2.2.In de vaststellingsovereenkomst is de aard en de omvang van het geschil tussen partijen als volgt omschreven:
“
De rechtbank Den Haag heeft [eiser] op 22 november 2018 veroordeeld tot een taakstraf en een (deels) voorwaardelijke) gevangenisstraf. Daarbij werd hem onder meer de bijzondere voorwaarde opgelegd om een behandeling te ondergaan bij [instelling] . De Reclassering werd belast met het toezicht op naleving van de aan [eiser] opgelegde voorwaarden.
Op 6 januari 2020 bracht de Reclassering een advies (hierna:
“het advies”) uit aan het Openbaar Ministerie Den Haag (hierna:
“OM”) tot voorwaardelijke tenuitvoerlegging van de voorwaardelijke straf.
In het advies is onder meer opgenomen dat [eiser] de behandeling bij [instelling] heeft geweigerd. Ook in het eindverslag (hierna:
het eindverslag) van 7 december 2020 van de Reclassering met betrekking tot het toezicht op [eiser] staat dat hij zij behandeling heeft geweigerd.
Het OM is op de voet van voornoemd advies een procedure tot voorwaardelijke tenuitvoerlegging van de voorwaardelijke straf gestart en heeft [eiser] op grond van het advies doen aanhouden. [eiser] heeft zich daarop in rechte eerst ten overstaan van de rechter-commissaris en later ten overstaan van de rechtbank Den Haag tegen het advies verweerd. Bij de bespreking van voornoemd advies ter zitting van de rechtbank is de Reclassering bij haar advies gebleven. De rechter-commissaris en de rechtbank hebben de (voorwaardelijke) tenuitvoerlegging van de voorwaardelijke straf geweigerd.

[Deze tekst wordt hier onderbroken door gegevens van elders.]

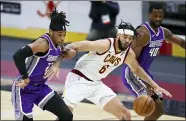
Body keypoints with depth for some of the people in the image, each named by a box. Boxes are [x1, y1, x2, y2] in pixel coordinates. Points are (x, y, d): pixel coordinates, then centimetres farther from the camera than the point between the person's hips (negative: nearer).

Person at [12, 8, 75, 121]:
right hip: (25, 89, -8)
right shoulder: (43, 43, -24)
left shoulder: (58, 44, 2)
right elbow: (18, 56, -35)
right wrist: (25, 78, -27)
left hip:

[instelling] had reeds in oktober 2019, naar aanleiding van contact met de Reclassering, de behandeling in justitieel kader gestaakt.
Partijen laten hier in het midden of dit juist was. Zij stellen vast dat de behandeling van [eiser] na beëindiging van de procedure tot tenuitvoerlegging van de voorwaardelijke straf weer is opgestart. Tevens stellen partijen vast dat deze behandeling plaats diende te vinden binnen het justitieel kader van de hiervoor genoemde bijzondere voorwaarde.
[eiser] heeft over de opstelling van het advies een klacht ingediend tegen de Reclassering, waarin onder meer is opgenomen dat in het advies ten onrechte is opgenomen dat [eiser] zijn behandeling heeft geweigerd. Ook klaagt [eiser] over individuele medewerkers van de Reclassering, en stelt hij dat zij opzettelijk fouten hebben gemaakt.
Tussen partijen staat inmiddels vast dat [eiser] zijn behandeling niet heeft geweigerd en dat zulks ten onrechte in voornoemd advies is opgenomen.
I. De Reclassering is van mening dat geen sprake is geweest van opzet en dat [eiser] geen schade heeft geleden door de onjuistheid in het rapport, of door andere handelen c.q. nalaten van de Reclassering.
Tussen partijen is ook onenigheid ontstaan over de inhoud van voornoemd eindverslag (hierna:
“het eindverslag”) dat in het kader van het toezicht van de Reclassering op [eiser] door de Reclassering is opgesteld. Aan [eiser] werd door de Reclassering kenbaar gemaakt dat dit eindeverslag aan het OM werd toegestuurd. Tegen de inhoud van dit eindverslag zijn door en namens [eiser] bezwaren kenbaar gemaakt aan de Reclassering en is om aanpassing van het eindverslag verzocht.
Tussen partijen staat inmiddels vast dat het eindverslag niet aan het OM werd verstuurd en dat [eiser] hierover onjuist werd voorgelicht. Weliswaar is een eindeverslag de afronding van een toezicht dat in opdracht van het OM wordt uitgevoerd, maar wordt een eindverslag van een toezicht dat van rechtswege eindigt niet aan de opdrachtgever verzonden. Het eindverslag zal dus ook niet aan het OM worden toegestuurd.
(…)
Vervolgens zijn partijen met elkaar in overleg getreden teneinde te bezien of datgene wat hiervoor onder A tot en met K is omgeschreven en hen verdeeld houdt (in het navolgende aan te duiden als: “het geschil”) zich alsnog in der minne laat regelen.”